I left without the dress as it costs 3X more than my previously LOW budget had allowed (to be fair I have no budget planned for my wedding as I am not planning it, it just feels wrong to spend more than $500 on a dress I'll wear for one day). I may go back and get it. It may be too perfect not to.
After thinking it over, I realized that although I may only wear The dress (whichever dress I end up with) for one day it will be something that I picked out with my mom. It may help me to feel like she's with me on the day I'll be missing her most.


Monday, October 24, 2011

What the blog.

This is a blog. This is my blog. This is my blog about life. My life.

This is me.

Full disclosure, I do (this). A lot.
Now that we've cleared that up...
I'm Erin. I am an aspiring writer (although, who isn't these days). I work because I have to. I teach, actually. If I'm being honest, I'm not one of those "I would be so bored if I didn't have my job!" people. I think more often than not, those people are lying to themselves to get through the day. If it wasn't for the need of money (as I have none) I can think of hundreds of things I would rather be doing than working.* So, with that in mind I've decided to challenge myself. What would I be doing if I wasn't working? Why not do them anyway? I'm turning 27 this year (ahhhhhhh!!!!) and I can't keep waiting to win the lotto, which I never play, to live my life.
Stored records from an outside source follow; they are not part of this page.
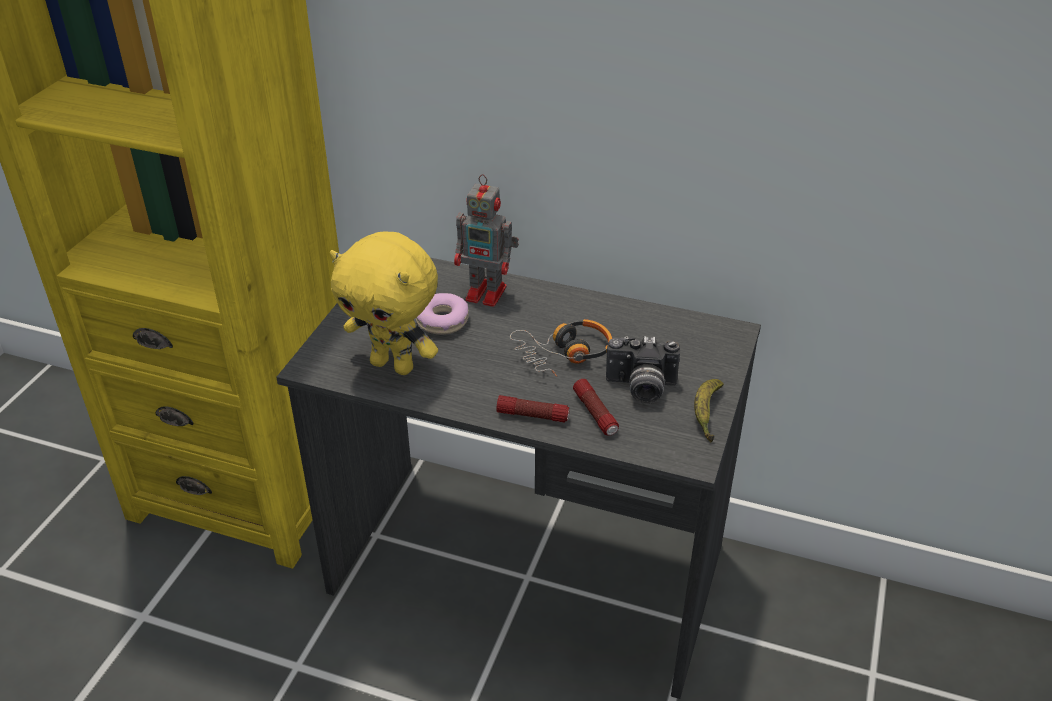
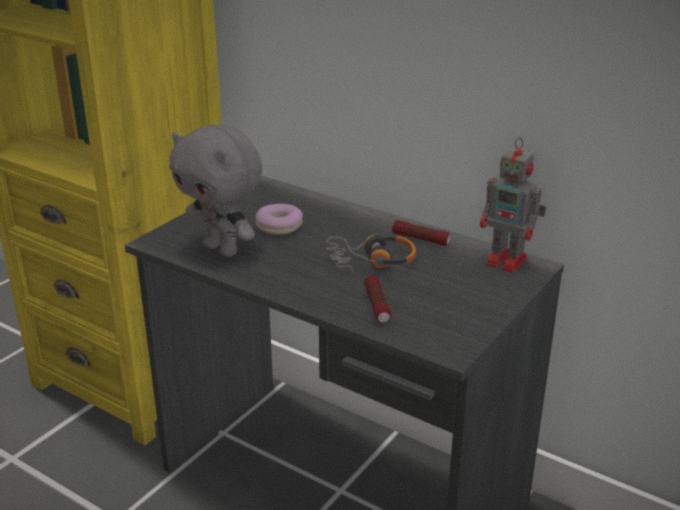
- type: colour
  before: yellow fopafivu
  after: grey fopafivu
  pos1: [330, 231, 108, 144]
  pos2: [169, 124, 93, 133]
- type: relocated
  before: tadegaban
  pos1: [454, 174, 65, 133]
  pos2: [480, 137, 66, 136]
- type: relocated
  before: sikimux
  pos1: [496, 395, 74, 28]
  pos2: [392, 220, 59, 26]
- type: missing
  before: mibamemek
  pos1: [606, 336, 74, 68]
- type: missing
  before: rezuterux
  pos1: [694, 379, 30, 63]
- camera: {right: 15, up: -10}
So this space, this blog, is where I will hold myself accountable.
I, Erin, being of semi sound mind (merlot!) and body, hereby pledge to stop waiting for my life to start and to create my own adventures. I will not hold back from things I wish to do simply because I have grown up obligations (yuck).
And away we go...

*I am aware that people all over the country are jobless and in dire straights. I understand that I am very lucky to have a job that I actually like. I'm just being honest by stating that I would rather be in a position where I didn't have to work to get by. Wouldn't we all?